__Work instructions__:
[a] In the screendance passage, which season of SYTYCD is described as now screening?
[b] Reproduce the stretch of the screendance passage from "In short, this" through "impact on spectators.".
[c] Carry the screendance passage forward from its final sentence.

··· Document passage

In short, this period has been a dance nerd’s wildest dream. Not only have shows such as SYTYCD (season 12 is now screening) made dance more visible and accessible outside a stage dance context. They have also, through their constant referencing of earlier popular screendance peak moments (think the Hollywood Musical of the 1930s to the 1950s, Fame, Flashdance, Footloose, and everything Bob Fosse ever did), commemorated the beauty and joy of these screendance works and their impact on spectators.

Created by American Idol producers Simon Fuller and Nigel Lythgoe, the show’s premise is to find “America’s favourite dancer” by a combination of open auditions, “Vegas Week” call back, and live performance shows.

While it is indeed indebted to television variety shows like Soul Train and American Bandstand, the structure of the format is much more aligned with the backstage musical and backstage dance film, in which a focus on auditions, rehearsals, and personal stories depict what British cultural theorist Angela McRobbie called, in Meaning and Motion (1997), “fantasies of achievement”.

······
··· Dataset entries

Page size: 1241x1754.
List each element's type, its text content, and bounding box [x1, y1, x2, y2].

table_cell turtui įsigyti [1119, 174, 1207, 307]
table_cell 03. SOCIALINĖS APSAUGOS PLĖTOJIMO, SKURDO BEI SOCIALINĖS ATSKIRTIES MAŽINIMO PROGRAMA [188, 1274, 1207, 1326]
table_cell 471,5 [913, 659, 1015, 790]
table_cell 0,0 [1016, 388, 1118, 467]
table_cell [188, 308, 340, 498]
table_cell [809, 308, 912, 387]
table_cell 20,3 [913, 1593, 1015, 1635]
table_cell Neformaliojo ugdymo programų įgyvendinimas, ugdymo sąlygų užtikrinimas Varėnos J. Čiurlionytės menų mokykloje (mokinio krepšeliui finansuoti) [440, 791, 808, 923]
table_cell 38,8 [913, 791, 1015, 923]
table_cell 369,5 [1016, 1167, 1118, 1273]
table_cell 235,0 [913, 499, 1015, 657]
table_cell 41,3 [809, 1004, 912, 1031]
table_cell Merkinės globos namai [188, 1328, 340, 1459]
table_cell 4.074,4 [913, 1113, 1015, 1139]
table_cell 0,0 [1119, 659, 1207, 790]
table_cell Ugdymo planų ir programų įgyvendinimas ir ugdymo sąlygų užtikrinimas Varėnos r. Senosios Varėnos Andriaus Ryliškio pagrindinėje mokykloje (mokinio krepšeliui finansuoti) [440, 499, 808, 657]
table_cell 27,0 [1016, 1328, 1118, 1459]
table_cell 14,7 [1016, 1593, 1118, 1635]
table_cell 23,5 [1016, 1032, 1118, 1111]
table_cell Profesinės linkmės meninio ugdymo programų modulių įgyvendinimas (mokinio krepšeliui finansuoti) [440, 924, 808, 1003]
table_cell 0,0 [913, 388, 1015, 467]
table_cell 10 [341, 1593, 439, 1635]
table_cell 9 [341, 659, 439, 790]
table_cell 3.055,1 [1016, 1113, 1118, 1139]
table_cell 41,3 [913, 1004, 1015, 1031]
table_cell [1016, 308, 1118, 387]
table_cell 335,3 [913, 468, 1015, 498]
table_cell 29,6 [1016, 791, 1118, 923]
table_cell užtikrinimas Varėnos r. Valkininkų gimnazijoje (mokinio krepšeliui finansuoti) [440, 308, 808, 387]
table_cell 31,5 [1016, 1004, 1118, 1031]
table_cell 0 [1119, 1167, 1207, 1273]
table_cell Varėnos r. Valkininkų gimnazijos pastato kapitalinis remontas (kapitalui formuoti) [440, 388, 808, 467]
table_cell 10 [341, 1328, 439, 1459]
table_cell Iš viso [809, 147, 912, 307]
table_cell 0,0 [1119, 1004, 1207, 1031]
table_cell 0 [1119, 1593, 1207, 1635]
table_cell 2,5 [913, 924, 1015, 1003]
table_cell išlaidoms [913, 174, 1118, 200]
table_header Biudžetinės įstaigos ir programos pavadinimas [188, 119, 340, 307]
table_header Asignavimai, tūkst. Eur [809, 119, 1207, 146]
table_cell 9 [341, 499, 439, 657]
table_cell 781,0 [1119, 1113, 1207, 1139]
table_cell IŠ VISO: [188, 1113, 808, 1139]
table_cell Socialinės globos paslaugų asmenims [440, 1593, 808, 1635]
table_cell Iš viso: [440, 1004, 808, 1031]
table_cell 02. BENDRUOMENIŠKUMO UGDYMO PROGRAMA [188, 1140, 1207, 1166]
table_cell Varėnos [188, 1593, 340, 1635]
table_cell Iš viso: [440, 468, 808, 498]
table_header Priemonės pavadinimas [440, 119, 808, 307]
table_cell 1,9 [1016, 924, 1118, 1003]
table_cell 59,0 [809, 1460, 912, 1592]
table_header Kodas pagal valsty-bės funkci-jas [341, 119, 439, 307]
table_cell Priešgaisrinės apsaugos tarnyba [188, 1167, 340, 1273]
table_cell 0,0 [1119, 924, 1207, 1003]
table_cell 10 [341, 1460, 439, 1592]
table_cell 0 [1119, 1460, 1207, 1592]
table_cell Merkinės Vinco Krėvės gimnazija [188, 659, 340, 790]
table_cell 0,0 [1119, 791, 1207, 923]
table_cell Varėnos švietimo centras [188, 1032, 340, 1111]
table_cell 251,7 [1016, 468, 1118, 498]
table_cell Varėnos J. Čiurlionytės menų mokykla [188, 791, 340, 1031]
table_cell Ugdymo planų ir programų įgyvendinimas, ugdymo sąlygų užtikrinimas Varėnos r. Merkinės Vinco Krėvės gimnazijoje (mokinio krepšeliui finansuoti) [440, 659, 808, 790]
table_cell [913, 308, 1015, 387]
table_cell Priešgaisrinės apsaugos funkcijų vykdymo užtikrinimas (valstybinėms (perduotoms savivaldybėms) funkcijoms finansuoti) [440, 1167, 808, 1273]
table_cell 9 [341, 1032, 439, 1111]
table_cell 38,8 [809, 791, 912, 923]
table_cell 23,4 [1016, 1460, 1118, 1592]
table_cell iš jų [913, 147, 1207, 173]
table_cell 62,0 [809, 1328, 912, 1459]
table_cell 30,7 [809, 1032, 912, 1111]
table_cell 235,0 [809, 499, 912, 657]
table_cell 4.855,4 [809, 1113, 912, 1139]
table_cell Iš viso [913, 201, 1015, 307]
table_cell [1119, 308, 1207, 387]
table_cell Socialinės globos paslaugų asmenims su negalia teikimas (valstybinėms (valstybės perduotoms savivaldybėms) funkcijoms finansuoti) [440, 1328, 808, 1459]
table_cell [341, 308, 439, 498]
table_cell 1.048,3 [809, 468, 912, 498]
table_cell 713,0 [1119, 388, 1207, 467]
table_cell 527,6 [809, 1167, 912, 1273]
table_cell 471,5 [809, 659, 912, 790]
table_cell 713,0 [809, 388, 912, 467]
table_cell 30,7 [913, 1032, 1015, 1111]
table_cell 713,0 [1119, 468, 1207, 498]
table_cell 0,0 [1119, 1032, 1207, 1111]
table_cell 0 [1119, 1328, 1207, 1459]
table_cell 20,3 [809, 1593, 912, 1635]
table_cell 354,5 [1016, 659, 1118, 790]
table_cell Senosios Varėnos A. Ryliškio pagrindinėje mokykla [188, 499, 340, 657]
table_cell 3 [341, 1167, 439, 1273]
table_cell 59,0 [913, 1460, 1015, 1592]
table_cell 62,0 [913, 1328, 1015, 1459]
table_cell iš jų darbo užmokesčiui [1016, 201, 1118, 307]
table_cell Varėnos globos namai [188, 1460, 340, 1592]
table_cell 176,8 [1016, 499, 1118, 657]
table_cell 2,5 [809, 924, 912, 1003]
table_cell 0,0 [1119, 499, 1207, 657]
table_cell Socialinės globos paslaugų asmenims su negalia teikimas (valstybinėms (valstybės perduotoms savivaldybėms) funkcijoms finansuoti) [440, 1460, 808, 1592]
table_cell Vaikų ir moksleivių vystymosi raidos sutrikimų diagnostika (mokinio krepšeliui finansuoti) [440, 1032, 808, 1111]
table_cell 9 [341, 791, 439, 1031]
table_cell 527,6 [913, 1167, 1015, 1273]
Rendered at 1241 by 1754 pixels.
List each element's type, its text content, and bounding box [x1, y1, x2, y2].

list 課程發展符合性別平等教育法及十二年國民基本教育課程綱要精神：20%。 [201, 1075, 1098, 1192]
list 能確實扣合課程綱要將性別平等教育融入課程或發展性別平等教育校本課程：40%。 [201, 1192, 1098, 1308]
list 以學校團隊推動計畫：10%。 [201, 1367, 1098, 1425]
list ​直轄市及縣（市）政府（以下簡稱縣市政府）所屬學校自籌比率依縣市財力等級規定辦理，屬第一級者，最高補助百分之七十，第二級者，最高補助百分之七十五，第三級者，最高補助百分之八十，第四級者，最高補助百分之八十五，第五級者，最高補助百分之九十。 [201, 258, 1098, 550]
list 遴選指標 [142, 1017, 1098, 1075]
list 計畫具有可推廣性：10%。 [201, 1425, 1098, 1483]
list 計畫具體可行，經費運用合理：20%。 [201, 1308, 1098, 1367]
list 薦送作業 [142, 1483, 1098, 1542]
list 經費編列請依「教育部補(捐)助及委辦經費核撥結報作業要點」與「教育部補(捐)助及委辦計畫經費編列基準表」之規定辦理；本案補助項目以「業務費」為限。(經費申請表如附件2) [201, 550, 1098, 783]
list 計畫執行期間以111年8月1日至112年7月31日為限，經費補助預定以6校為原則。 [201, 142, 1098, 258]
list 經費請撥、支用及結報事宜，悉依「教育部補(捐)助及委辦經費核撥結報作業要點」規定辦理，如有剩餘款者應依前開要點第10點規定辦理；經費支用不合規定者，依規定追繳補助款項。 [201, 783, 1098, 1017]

······

__Results of the exercise__:
[a] Season 12.

[b]
In short, this period has been a dance nerd’s wildest dream. Not only have shows such as SYTYCD (season 12 is now screening) made dance more visible and accessible outside a stage dance context. They have also, through their constant referencing of earlier popular screendance peak moments (think the Hollywood Musical of the 1930s to the 1950s, Fame, Flashdance, Footloose, and everything Bob Fosse ever did), commemorated the beauty and joy of these screendance works and their impact on spectators.

[c]
Or, in Nigel Lythgoe’s words: “Now is the time when dancers should become stars again,” neatly hidden in an interactive televised dance competition format.

But what has prompted such an explosion in the popularity and production of popular screendance? And why do viewers love watching dance so much?

In contrast to a show such as Dancing With The Stars, there are no celebrities involved in the dance performances, and the dancers must be highly skilled, versatile, and talented to succeed.

It’s not enough to be proficient at one style either: they must demonstrate an ability to adapt between styles, usually variations of commercial hip hop choreography, International-style Ballroom, Broadway/Jazz, and commercial lyrical Contemporary.

The appeal of the show for spectators comes from exactly this emphasis on talent - the talent of both the dancers and the choreographers. It is about the kinaesthetic, felt experience of dance on screen, the ability of the kinaesthetic momentum of movement to … well, move, in its appeal to what English cultural theorist Dee Reynolds has called a spectator’s “inner dancer”.

Audiences are also drawn to the individual personalities of the dancers and the diversity of backgrounds and experience they embrace, not to mention the dance partnerships, some of which shouldn’t work but somehow do.

Think of Season 2, which saw West Coast Swing dancer Benji Schwimmer paired with African-American Hip Hop/Jazz Dancer Donyelle Jones for a Viennese Waltz. Benji and Donyelle have been one of the show’s most popular couples, lovingly referred to as “Benyelle”.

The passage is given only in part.